### Textauszug

9punkt - Die Debattenrundschau vom 21.08.2015 finden Sie hier

Kunst


Alberto Giacometti, Le Nez. Foto: Thierry Chervel

Über eine wunderbare, "150 Exponate von musealer Güte" umfassende Giacometti-Ausstellung im bretonischen Städtchen Landerneau staunt NZZ-Rezensent Marc Zitzmann: "Wiewohl die Schau zuvörderst dem breiten Publikum einen Werküberblick bieten will, vermag sie auch Kenner anzusprechen und diese dank dem Reichtum des Fonds der Fondation Giacometti mit Neu- und Seltenheiten zu fesseln. So sind in einer - allzu knappen - Evokation von Giacomettis Beziehungen zu Pariser Intellektuellen erstmals sieben nach dem Tod von Paul Eluard 1952 entstandene Zeichnungen zu sehen und zeigt die Sektion "Les états de la sculpture" zwei oder gar drei Zustände ein und derselben Plastik: den originalen, oft bemalten Gips; die für den Abguss angefertigte Kopie; die Bronze. Die drei letzten Kapitel endlich glänzen mit Spätwerken: eine Auswahl radikal monochromer "peintures noires" sowie ikonische Skulpturen wie "La Cage", "Homme qui marche" und zwei restaurierte "Femmes de Venise"."

### Aufgabenblock
1. Beantworten Sie anhand des Textauszugs über die Giacometti-Ausstellung diese Fragen:
(a) In welchem Ort findet die Ausstellung statt?
(b) Wie viele Zeichnungen, die nach dem Tod von Paul Eluard entstanden sind, werden erstmals gezeigt?
(c) Welche Zustände ein und derselben Plastik zeigt die Sektion "Les états de la sculpture"?
2. Führen Sie den Textauszug über die Giacometti-Ausstellung im Stil der Besprechung um einige Sätze weiter.
Die Daten haben keinen Bezug zum Textauszug über die Giacometti-Ausstellung.

### Rohdaten
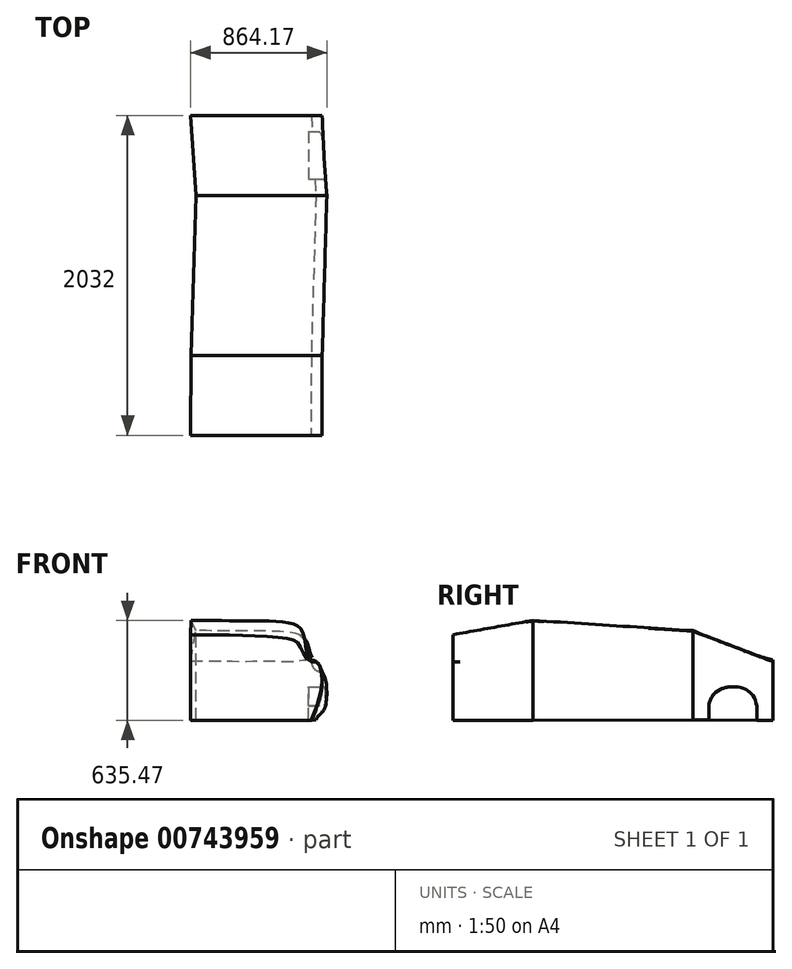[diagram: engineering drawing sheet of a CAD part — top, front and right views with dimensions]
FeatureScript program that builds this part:
annotation { "Feature Type Name" : "Feature", "Feature Type Description" : "" }
export const myFeature = defineFeature(function(context is Context, id is Id, definition is map)
    precondition{}
    {
        {
            var Q0;
            Q0=qCreatedBy(makeId("Front.planeOp"),FACE);
            var sketch = newSketch(context, id + "F0", { "sketchPlane" : qUnion([Q0])});
            skLineSegment(sketch, "E0", {"start": v(-281.87, -258.33) * mm, "end": v(479.46, -258.33) * mm});
            skLineSegment(sketch, "E1", {"start": v(-281.87, -258.33) * mm, "end": v(-281.87, 306.97) * mm});
            skFitSpline(sketch, "E2", {"points": [v(479.46, -258.33) * mm, v(526.4, -204.8) * mm, v(548.61, -60.45) * mm, v(518.47, 39.48) * mm, v(479.46, 55.34) * mm, v(445.5, 136.24) * mm, v(416.96, 247.28) * mm, v(321.78, 294.86) * mm, v(34.68, 304.38) * mm, v(-281.87, 306.97) * mm], "startDerivative": vector(511.68, 1120.68) * mm, "endDerivative": vector(-1857, -32.36) * mm});
            skSolve(sketch);
        }
        {
            var Q0;
            Q0=qCreatedBy(makeId("Front.planeOp"),FACE);
            cPlane(context, id + "F1", {"entities" : qUnion([Q0]), "cplaneType" : CPlaneType.OFFSET, "offset" : 1016 * mm, "width" : 152.4 * mm, "height" : 152.4 * mm});
        }
        {
            var Q0;
            Q0=qCreatedBy(makeId("Front.planeOp"),FACE);
            cPlane(context, id + "F2", {"entities" : qUnion([Q0]), "cplaneType" : CPlaneType.OFFSET, "offset" : 508 * mm, "oppositeDirection" : true, "width" : 152.4 * mm, "height" : 152.4 * mm});
        }
        {
            var Q0;
            Q0=qCreatedBy(id+"F1.planeOp",FACE);
            cPlane(context, id + "F3", {"entities" : qUnion([Q0]), "cplaneType" : CPlaneType.OFFSET, "offset" : 508 * mm, "width" : 152.4 * mm, "height" : 152.4 * mm});
        }
        {
            var Q0;
            Q0=qCreatedBy(id+"F1.planeOp",FACE);
            var sketch = newSketch(context, id + "F4", { "sketchPlane" : qUnion([Q0])});
            skLineSegment(sketch, "E3", {"start": v(-313.3, -262.69) * mm, "end": v(451.07, -262.69) * mm});
            skLineSegment(sketch, "E4", {"start": v(-313.3, -262.69) * mm, "end": v(-313.3, 372.31) * mm});
            skFitSpline(sketch, "E5", {"points": [v(451.07, -262.69) * mm, v(498.01, -139.45) * mm, v(520.22, 4.89) * mm, v(490.08, 104.82) * mm, v(451.07, 120.68) * mm, v(417.12, 201.58) * mm, v(388.57, 312.61) * mm, v(293.4, 360.2) * mm, v(6.3, 369.72) * mm, v(-313.3, 372.31) * mm], "startDerivative": vector(511.68, 1120.68) * mm, "endDerivative": vector(-1857, -32.36) * mm});
            skSolve(sketch);
        }
        {
            var Q0;
            Q0=qCreatedBy(id+"F3.planeOp",FACE);
            var sketch = newSketch(context, id + "F5", { "sketchPlane" : qUnion([Q0])});
            skLineSegment(sketch, "E6", {"start": v(-314.68, -262.69) * mm, "end": v(448.82, -262.69) * mm});
            skLineSegment(sketch, "E7", {"start": v(-314.68, -262.69) * mm, "end": v(-314.68, 280.58) * mm});
            skFitSpline(sketch, "E8", {"points": [v(448.82, -262.69) * mm, v(495.76, -139.45) * mm, v(517.97, 4.89) * mm, v(487.83, 104.82) * mm, v(448.82, 109.43) * mm, v(396.86, 170.06) * mm, v(360.71, 234.43) * mm, v(290.92, 260.32) * mm, v(34.27, 276.07) * mm, v(-314.68, 280.58) * mm], "startDerivative": vector(511.68, 1120.68) * mm, "endDerivative": vector(-1857, -32.36) * mm});
            skSolve(sketch);
        }
        {
            var Q0;
            Q0=qCreatedBy(id+"F2.planeOp",FACE);
            var sketch = newSketch(context, id + "F6", { "sketchPlane" : qUnion([Q0])});
            skLineSegment(sketch, "E9", {"start": v(-314.82, -262.69) * mm, "end": v(451.07, -262.69) * mm});
            skLineSegment(sketch, "E10", {"start": v(-314.82, -262.69) * mm, "end": v(-314.82, 110.44) * mm});
            skFitSpline(sketch, "E11", {"points": [v(451.07, -262.69) * mm, v(498.01, -139.45) * mm, v(520.22, 4.89) * mm, v(490.08, 104.82) * mm, v(451.07, 120.68) * mm, v(404.02, 118.47) * mm, v(341.1, 110.44) * mm, v(259.45, 110.44) * mm, v(-12.3, 110.44) * mm, v(-314.82, 110.44) * mm], "startDerivative": vector(511.68, 1120.68) * mm, "endDerivative": vector(-1857, -32.36) * mm});
            skSolve(sketch);
        }
        {
            var Q0;
            Q0=makeQuery(id+"F4.imprint","IMPRINT",FACE,{"disambiguationData":[TD([[makeQuery(id+"F4.imprint","IMPRINT",EDGE,{"derivedFrom":sQuery(id+"F4.wireOp",EDGE,"E3")}),1.0]])]});
            var Q1;
            Q1=makeQuery(id+"F5.imprint","IMPRINT",FACE,{"disambiguationData":[TD([[makeQuery(id+"F5.imprint","IMPRINT",EDGE,{"derivedFrom":sQuery(id+"F5.wireOp",EDGE,"E6")}),1.0]])]});
            loft(context, id + "F7", {"sheetProfilesArray" : [{ "sheetProfileEntities" : qUnion([Q0]) }, { "sheetProfileEntities" : qUnion([Q1]) }]});
        }
        {
            var Q1;
            Q1=makeQuery(id+"F0.imprint","IMPRINT",FACE,{"disambiguationData":[TD([[makeQuery(id+"F0.imprint","IMPRINT",EDGE,{"derivedFrom":sQuery(id+"F0.wireOp",EDGE,"E0")}),1.0]])]});
            var Q2;
            Q2=makeQuery(id+"F7.opLoft","CAP_FACE",FACE,{"disambiguationData":[OSD([makeQuery(id+"F4.imprint","IMPRINT",FACE,{"disambiguationData":[TD([[makeQuery(id+"F4.imprint","IMPRINT",EDGE,{"derivedFrom":sQuery(id+"F4.wireOp",EDGE,"E3")}),1.0]])]})])],"isStart":true});
            loft(context, id + "F8", {"operationType" : NewBodyOperationType.ADD, "sheetProfilesArray" : [{ "sheetProfileEntities" : qUnion([Q1]) }, { "sheetProfileEntities" : qUnion([Q2]) }]});
        }
        {
            var Q1;
            Q1=makeQuery(id+"F6.imprint","IMPRINT",FACE,{"disambiguationData":[TD([[makeQuery(id+"F6.imprint","IMPRINT",EDGE,{"derivedFrom":sQuery(id+"F6.wireOp",EDGE,"E9")}),1.0]])]});
            var Q2;
            Q2=makeQuery(id+"F8.opLoft","CAP_FACE",FACE,{"disambiguationData":[OSD([makeQuery(id+"F0.imprint","IMPRINT",FACE,{"disambiguationData":[TD([[makeQuery(id+"F0.imprint","IMPRINT",EDGE,{"derivedFrom":sQuery(id+"F0.wireOp",EDGE,"E0")}),1.0]])]})])],"isStart":true});
            loft(context, id + "F9", {"operationType" : NewBodyOperationType.ADD, "sheetProfilesArray" : [{ "sheetProfileEntities" : qUnion([Q1]) }, { "sheetProfileEntities" : qUnion([Q2]) }]});
        }
        {
            var Q0;
            Q0=qCreatedBy(makeId("Right.planeOp"),FACE);
            var sketch = newSketch(context, id + "F10", { "sketchPlane" : qUnion([Q0])});
            skLineSegment(sketch, "E12", {"start": v(108.2, -438.7) * mm, "end": v(108.2, -310.27) * mm});
            skLineSegment(sketch, "E13", {"start": v(108.2, -438.7) * mm, "end": v(411.86, -438.7) * mm});
            skLineSegment(sketch, "E14", {"start": v(411.86, -438.7) * mm, "end": v(411.86, -313.07) * mm});
            skFitSpline(sketch, "E15", {"points": [v(411.86, -313.07) * mm, v(283.4, -191.85) * mm, v(108.2, -310.27) * mm], "startDerivative": vector(-86.92, 498.14) * mm, "endDerivative": vector(-61.64, -561.92) * mm});
            skSolve(sketch);
        }
        {
            var Q0;
            Q0 = qSketchRegion(id + "F10", true);
            extrude(context, id + "F11", {"entities" : qUnion([Q0]), "depth" : 25.4 * mm, "offsetDistance" : 25.4 * mm});
        }
        {
            var Q0;
            Q0=makeQuery(id+"F11.opExtrude","SWEPT_BODY",BODY,{"disambiguationData":[OSD([sQuery(id+"F10.wireOp",EDGE,"E12"),sQuery(id+"F10.wireOp",EDGE,"E13"),sQuery(id+"F10.wireOp",EDGE,"E14"),sQuery(id+"F10.wireOp",EDGE,"E15")])]});
            transform(context, id + "F12", {"entities" : qUnion([Q0]), "transformType" : TransformType.TRANSLATION_3D, "dx" : 558.8 * mm, "dy" : -5.08 * mm, "dz" : 142.24 * mm, "makeCopy" : false});
        }
        {
            var Q0;
            Q0=makeQuery(id+"F11.opExtrude","CAP_FACE",FACE,{"disambiguationData":[OSD([sQuery(id+"F10.wireOp",EDGE,"E12"),sQuery(id+"F10.wireOp",EDGE,"E13"),sQuery(id+"F10.wireOp",EDGE,"E14"),sQuery(id+"F10.wireOp",EDGE,"E15")])],"isStart":false});
            extrude(context, id + "F13", {"entities" : qUnion([Q0]), "operationType" : NewBodyOperationType.REMOVE, "oppositeDirection" : true, "depth" : 152.4 * mm, "offsetDistance" : 25.4 * mm});
        }
    });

### Lösungen je Aufgabe
1.
(a) Im bretonischen Städtchen Landerneau.
(b) Sieben Zeichnungen.
(c) Den originalen, oft bemalten Gips, die für den Abguss angefertigte Kopie und die Bronze.

2.
Weitere Artikel: Allen von Ai Weiweis angeblicher Milde im Umgang mit den chinesischen Machthabern enttäuschten Westlern rät Simone Schmollack in der taz zu mehr Demut: Schließlich versuche Ai, "den Menschen im Westen, die ausschließlich ein Leben in Freiheit kennen, ein Leben in der Diktatur zu erklären." Ai Weiwei ist kein Michael Kohlhaas, und wer will ihn hier dafür verurteilen, sekundiert in der FAZ Thomas Eller: Als chinesischer Künstler ist er ein viel komplizierteres Spiel mit Zensoren gewohnt, als wir es hier verstehen können. Das ZeitMagazin bringt eine Strecke mit Aaron Hueys Fotografien von Native Americans. Katja Kemnitz unterhält sich im Blog kwerfeldein mit der israelischen Fotografin Adi Dekel. Dezeen stellt Installationen auf der Ruhrtriennale vor, daruter ein riesiges Kunstdorf des niederländischen Studios Van Lieshout. Und im Blog It"s nice that stellt Emily Gosling Fotos von Jacob Ehrbahn vor, der Headbanger in Aktion fotografierte!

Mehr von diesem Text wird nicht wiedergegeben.